Extract to read:
»»

That is one of the most beautiful proofs I've ever seen, and wonderfully illustrated. Thank you.

1:08 *Music to my ears!*
So satisfying to hear "Sperner" pronounced "Schperner"!

This would work very efficiently if done recursively. Start with the big triangle, split into four sub-triangles. Evaluate the opinions at the new vertices introduced. One of the triangles must be “special” by your proof. Rinse and repeat on the special triangle until everyone feels it is “good enough” and you can stop.
Love your videos, thanks to all involved.

I'm having a problem with "you never enter the same room twice." On a particular trip, this is true because you use up a 2-room with entry and exit, but on another trip, why can't you suddenly find yourself in a room from a previous trip? Well, it's because if that ever happens, the 2 paths must be identical (though possibly in opposite directions). So that's why, but it needed to be said.

I will keep all this in mind if I ever have to split rent with a bunch of robots.

Hmm, for each edge that only features one color (causing the three outer vertices to contain a duplicate), you can embed the triangle within a larger triangle (eg. "triforce") that establishes *negative* rent for each room at the extremes. If the larger triangle fails to resolve the problem, then process is repeated to make each room increasingly enticing. That presumes that at some point someone's paid enough to accept an unfortunate room (eg. paid $100 per month to sleep on the couch), even if it's deadly (eg. $10,000,000 per month to sleep in radioactive waste).

I really enjoy your explanations of real world issues. Thank you!

Graph theory explanation of odd bottom doors:
Think about blue and green dots as nodes and the doors as links. Since you must end on the opposite color (opposite side of the triangle) there has to be an odd number of links because you don't finish at the starting node.

What a fascinating proof! Nicely explained, too! :-)

12:39 If this is New York, that big triangle probably wouldn't even fit into one of the apartments.

You have an awesome channel! keep up the good work!

Great video as usual, very relevant to my situation, I'm renting with 2 other roommates (with 3 different types of rooms available in the house; size and features wise) what we do though instead of dividing the rent, we're rotating the rooms every couple of months. Keeping the rent divided equally.

Wow, beautiful proof Burkard! Thx for sharing this.

This video is why I love the internet.

Wow! great topic!! :O Thanks!! I love mathologer Chanel

I didn't know the name of the guy behind ThreeBlueOneBrown

Could you do something about Integrals some day, maybe? I would love to learn about it through you! Thanks, man! I love your videos.

This is a wonderful explanation of Sperner's lemma!

It's cool to find out that you also like 3blue1brown, I also love his videos

Even if mathematics had no application at all, I'd still be watching it as a beautiful construction... But not only that, but they're also really really usefull and even important in some areas... absolutely perfect

I'm a little late to the conversation, but I think my solution to the problem at 15:00 where the corners are not three different colors is more elegant than what I've seen so far in the comments:
Even though we can't guarantee that the three corners will be different colors, we can know that they won't all be the same color. Two of the sides will have corners with different colors. One of these sides will have only two colors.
You can use the same door method to find the special triangle with the same reasoning-just make the side with two colors your new bottom and let those two colors indicate a door. You will have have an odd number of doors (only one in this case), and because the sides are all solid colors, it will still be impossible to exit on either of the other sides.

I actually used an online tool for this several years ago when I was sharing an apartment in Boston :)

am i right?:
so it has to change from blue to green along the bottom from one primary node to the other and if there was even bridges the bottom and left and bottom right would have to be the same colour and we want them to be different colours, so they must be odd?

««

[Layout annotation records]
»»

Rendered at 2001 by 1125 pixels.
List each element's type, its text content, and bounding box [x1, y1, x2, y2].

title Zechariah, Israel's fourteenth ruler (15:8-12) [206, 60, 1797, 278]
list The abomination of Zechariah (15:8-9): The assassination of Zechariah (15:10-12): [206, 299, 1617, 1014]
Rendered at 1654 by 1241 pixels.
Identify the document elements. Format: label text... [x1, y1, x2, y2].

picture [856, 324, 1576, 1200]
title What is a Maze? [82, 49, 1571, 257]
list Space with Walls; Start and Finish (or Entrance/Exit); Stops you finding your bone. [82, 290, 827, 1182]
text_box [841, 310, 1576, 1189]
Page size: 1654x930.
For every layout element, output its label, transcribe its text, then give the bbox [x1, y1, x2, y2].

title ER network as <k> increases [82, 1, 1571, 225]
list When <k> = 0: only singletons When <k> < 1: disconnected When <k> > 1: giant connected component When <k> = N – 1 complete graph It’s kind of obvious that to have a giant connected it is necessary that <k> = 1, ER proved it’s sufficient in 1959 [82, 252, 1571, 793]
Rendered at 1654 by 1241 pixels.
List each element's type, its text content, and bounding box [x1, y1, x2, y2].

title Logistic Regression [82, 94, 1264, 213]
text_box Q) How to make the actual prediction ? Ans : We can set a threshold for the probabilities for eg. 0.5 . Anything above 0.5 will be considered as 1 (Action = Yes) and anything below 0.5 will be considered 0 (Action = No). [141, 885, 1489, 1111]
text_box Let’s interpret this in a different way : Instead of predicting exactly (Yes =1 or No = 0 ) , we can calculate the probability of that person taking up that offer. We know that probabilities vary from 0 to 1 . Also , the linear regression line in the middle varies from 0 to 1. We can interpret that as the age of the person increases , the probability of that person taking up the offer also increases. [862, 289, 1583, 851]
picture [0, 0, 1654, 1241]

««

Exercise description: Carry on the comment thread about Sperner's lemma and rent splitting, starting after its last comment. The listing comes from a different source than the text.

Result:
A very nice example of how mathematics can help people in real-life situations :>

I think the lemma works for two corners of the same color, to prove it you have to begin your journey into the house through one side that has two different colors, and then you're guaranteed to have an odd number of doors and thus can always find your special room

Your videos are awesome as always!!! Would recommend a color blind version for the red and green colors!

I thought I saw a similar video pop up in my recommendations. Long time subscriber to both, but my viewing time wasn't high enough quality for engaged mathematical thought when I saw it haha

This is really beautiful!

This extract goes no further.